Greve na Bristish Airways deverá cancelar 1100 voos

 A greve de três dias que o pessoal de cabina da British Airways iniciou hoje deverá levar à anulação de 1100 dos 1950 voos da companhia neste período e, para já, são os números da paralisação que dividem a empresa e os sindicatos.

Milhares de membros do sindicato Unite, o maior sindicato britânico, entraram em greve às 24:00 de sexta feira, poucas horas depois de uma última tentativa de conciliação entre o secretário geral do sindicato, Tony Woodley, e o director geral da BA, Willie Walsh.

O Unite, que representa 12 mil elementos do pessoal de cabina da BA, anunciou hoje que 80 por cento destes trabalhadores tinham aderido à greve, mas segundo a British Airways em Heathrow, o maior aeroporto mundial em tráfego internacional de passageiros, 50 por cento do pessoal de voo apresentou-se ao trabalho.

Trata-se da primeira greve da Bristish Airways em 13 anos.
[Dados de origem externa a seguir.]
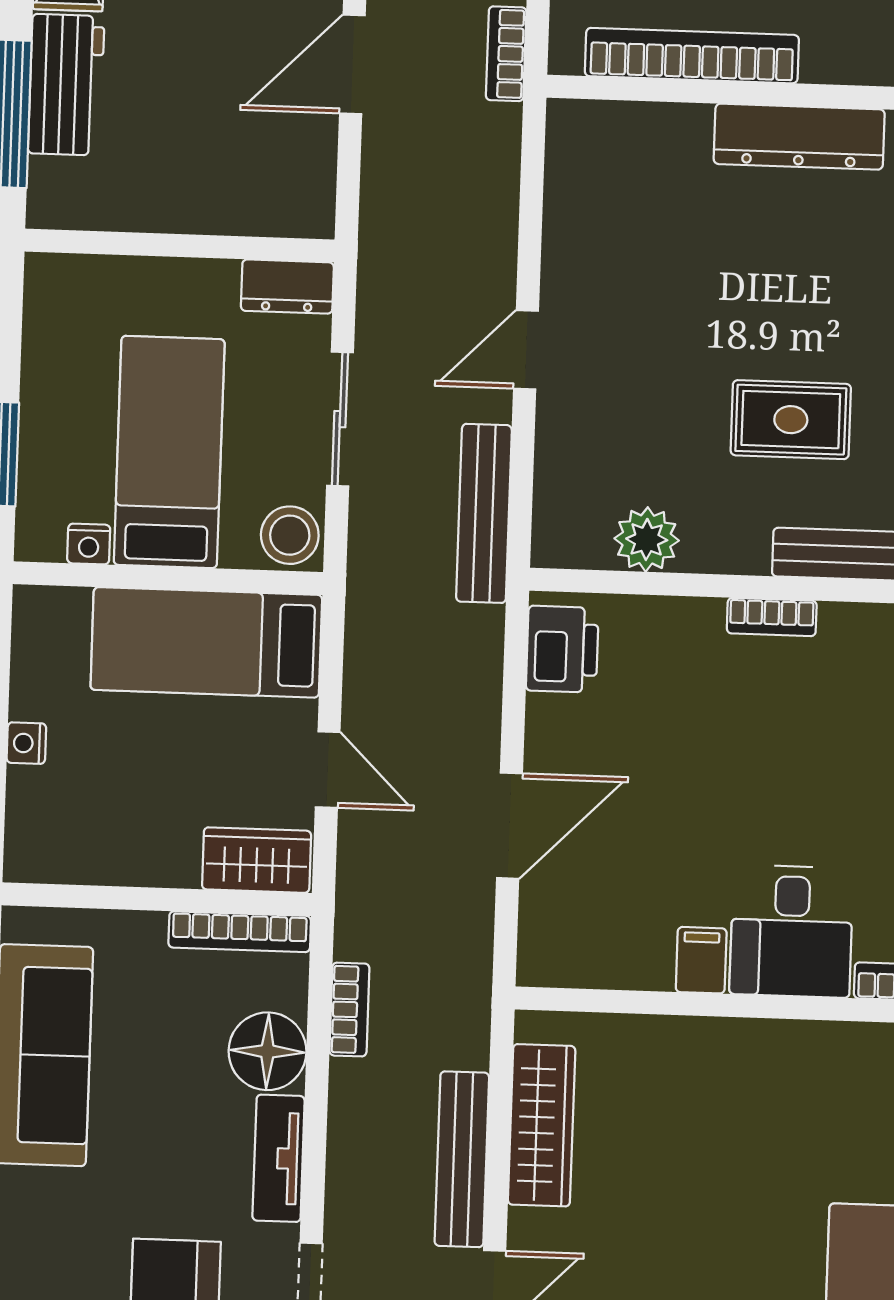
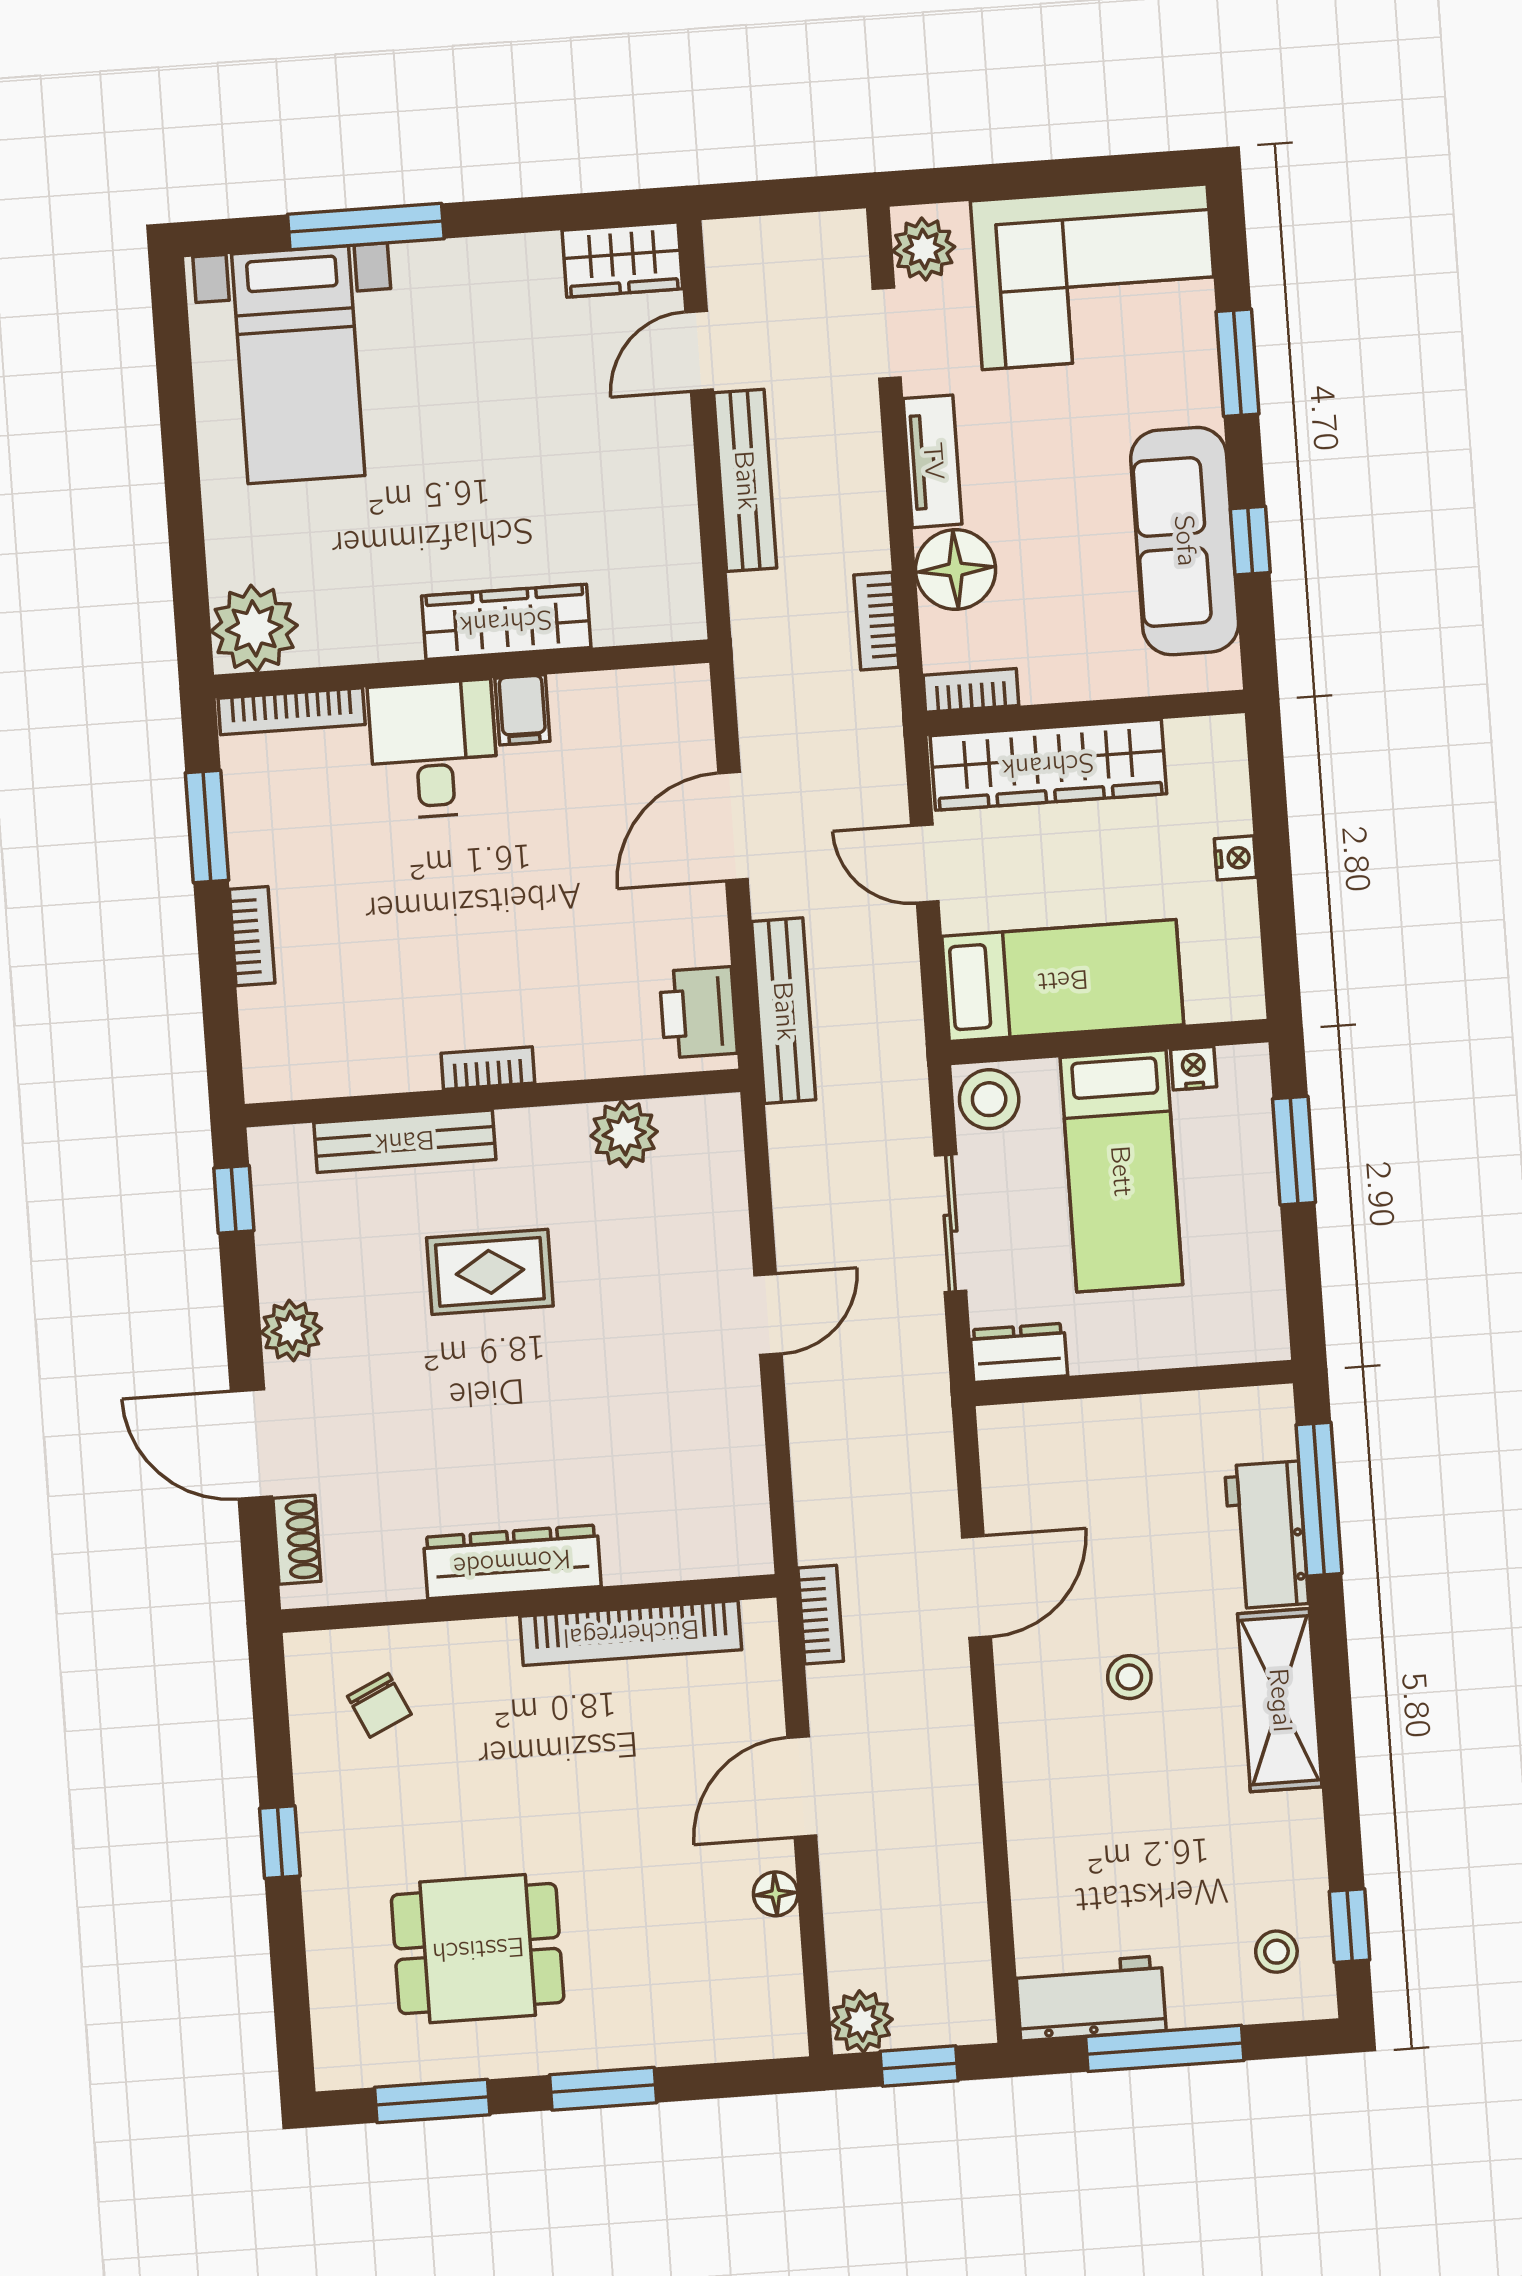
bench: (484, 513) -> (784, 1011), moved
wardrobe: (257, 860) -> (1048, 765), width x2.10, depth x1.17
bookcase: (240, 932) -> (971, 690), width x0.64
wardrobe: (542, 1125) -> (506, 622), moved, turned 90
A companhia espera transportar hoje e domingo 49 mil passageiros dos cerca de 75 mil previstos num fim de semana normal de março, ou seja, cerca de 65 por cento.

Em Heathrow, mais de 60 por cento dos voos de longo curso deverão ser assegurados nestes três dias, taxa que desce para 30 por cento nos voos de médio curso e regionais.

Já em Gatwick o tráfego deverá manter-se normal nos voos de longo curso e manter-se nos 50 por cento no baixo e médio curso.

"O pessoal de cabina tem-se apresentado ao trabalho como habitualmente em Gatwick e os números em Heathrow estão acima do necessário para cumprir o programa que tínhamos anunciado", indicou um porta-voz.

Mas o Unite contrapôs que em duas horas a meio do dia de hoje apenas 10 aviões descolaram de Heathrow, contra os 50 que costumam descolar normalmente. O sindicato descreveu mesmo o terminal 5 do aeroporto como uma "cidade fantasma".

A British procurou por todos os meios preparar-se para a greve, convencendo e treinando cerca de mil voluntários entre o seu pessoal de cabina para voar até segunda feira. Por outro lado, cerca de 60 companhias aéreas aceitaram transportar nos seus voos os clientes da BA.

A paralisação, que se realiza a algumas semanas das legislativas britânicas de 6 de maio, deverá durar até segunda feira sendo retomada no próximo sábado - por quatro dias - caso a administração e os sindicatos não cheguem a acordo.

Por parte do sindicato, Tony Woodley deixou a porta aberta a novas negociações. "O Unite está disponível para falar com a BA. Apelamos a que reflictam sobre o que é verdadeiramente importante a longo prazo para esta grande companhia", declarou.

Tony Woodley declarou também ter herdado "uma missão impossível" ao ter rejeitado um acordo de quatro anos que, segundo disse, vai congelar os salários até 2014.